The last time women’s basketball was in the NCAA tournament was the 2013-14 season.
They had three seniors leading the way.
A sophomore stepped up in a big way.
And they played Albany in the second game of the season.
This time, the Red Foxes came away with a victory by a score of 76-52 in the second game of the season against Albany. But it was different this time; unlike in the 2013-14 season, where they lost 69-59, the women dominated from start to finish. The similarities are frightening.
The last team to make it to the tournament had three seniors Leanne Ockenden, Emma O’Connor, and Casey Dulin, who carried the team throughout the season. Head coach Brian Giorgis said, “I’m so old now I can’t remember, which team is which,” he said laughing. He then did his best to recall those three names – he got them exactly right – and said, “They were just as special as these guys. They’re all wonderful people who love to compete; extreme competitors and they just did things in their own way.”

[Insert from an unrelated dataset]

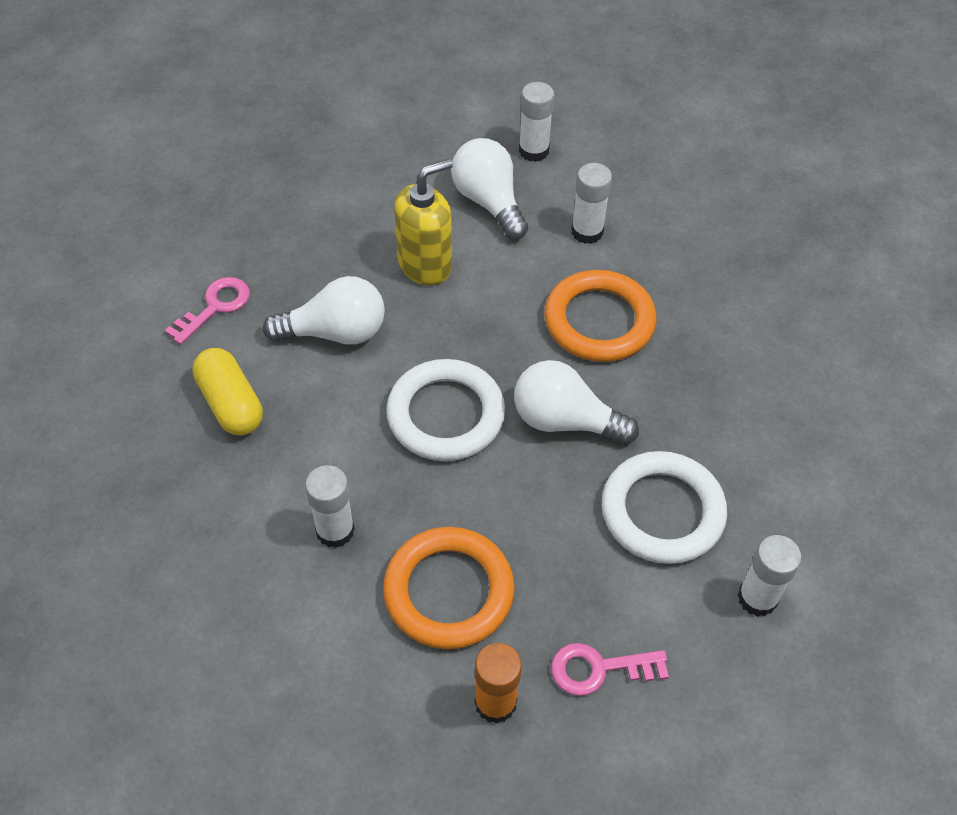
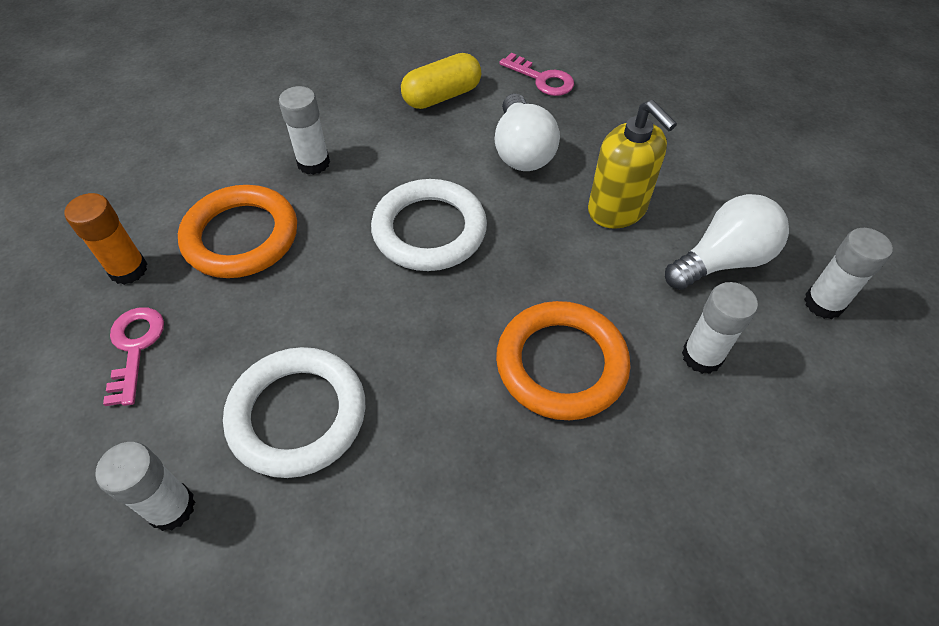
camera: 90 degrees right, 0 degrees up
white light bulb [514,360,639,445] -> none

The current team will rely on Rebekah Hand, Alana Gilmer, and Grace Vander Weide; three seniors. The current triplet of seniors dropped a combined 65 points of the 89 total scored in their season opener against Boston University. There is simply no indication the current big three of Hand, Gilmer, and Vander Weide are going to slow down.
The last players to get Marist to the tournament have similar builds to this year’s current players. Ockenden was the Metro Atlantic Athletic Conference defensive player of the year and made the All-MAAC third team in her senior year when she led the team in minutes played per game. That sounds a lot like Rebekah Hand, who is a five-foot, 10-inch guard that led the team in minutes per game and was All-MAAC first team her junior year.

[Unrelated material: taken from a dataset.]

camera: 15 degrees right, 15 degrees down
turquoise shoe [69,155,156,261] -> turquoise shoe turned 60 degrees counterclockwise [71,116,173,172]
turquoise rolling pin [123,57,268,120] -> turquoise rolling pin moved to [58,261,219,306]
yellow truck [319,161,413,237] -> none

She touched on what it takes to get to the MAAC championship and hopefully the NCAA tournament. “It’s a long season, it’s one game at a time, we try to get better from the previous games or practices,” she said. “That being defense… I think that has been an emphasis this year and we’re trying to get better every day and turn it into a championship.”
O’Connor led the team in points, rebounds, and blocks in 2014, gaining All-MAAC first team and All MAAC tournament team honors. Sounds a lot like Gilmer, who received All-MAAC first-team junior year, doing a little scoring, rebounding, and blocking in the process. Much like O’Connor, Gilmer is a forward who does a lot of her scoring in the paint. In this game against Albany, she scored 12 points, all two-point shots.

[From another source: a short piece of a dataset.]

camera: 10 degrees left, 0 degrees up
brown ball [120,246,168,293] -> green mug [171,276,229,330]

The 2014 roster also had a floor general, Dulin, leading the team in assists with 121 on the season. The current roster has Vander Weide, where she totaled 156 assists her Junior year, rarely making a mistake. In the game against Albany, she recorded six assists in only 23 minutes of play, directing the offense with ease.
The team in 2014 even had an x-factor in Sydney Coffey, a sophomore who finished fourth on the team in points. This sounds exactly like Sarah Barcello. Through the majority of the game, she led the team in scoring. Though she finished with just 12, she was an evident spark.
That 2014 team evidently had the pieces to make it to March. This year, the pieces, clearly, are there again. You can’t make guarantees in most games; the one game with a guaranteed progression is the waiting game. That’s what fans – and these players – have to play.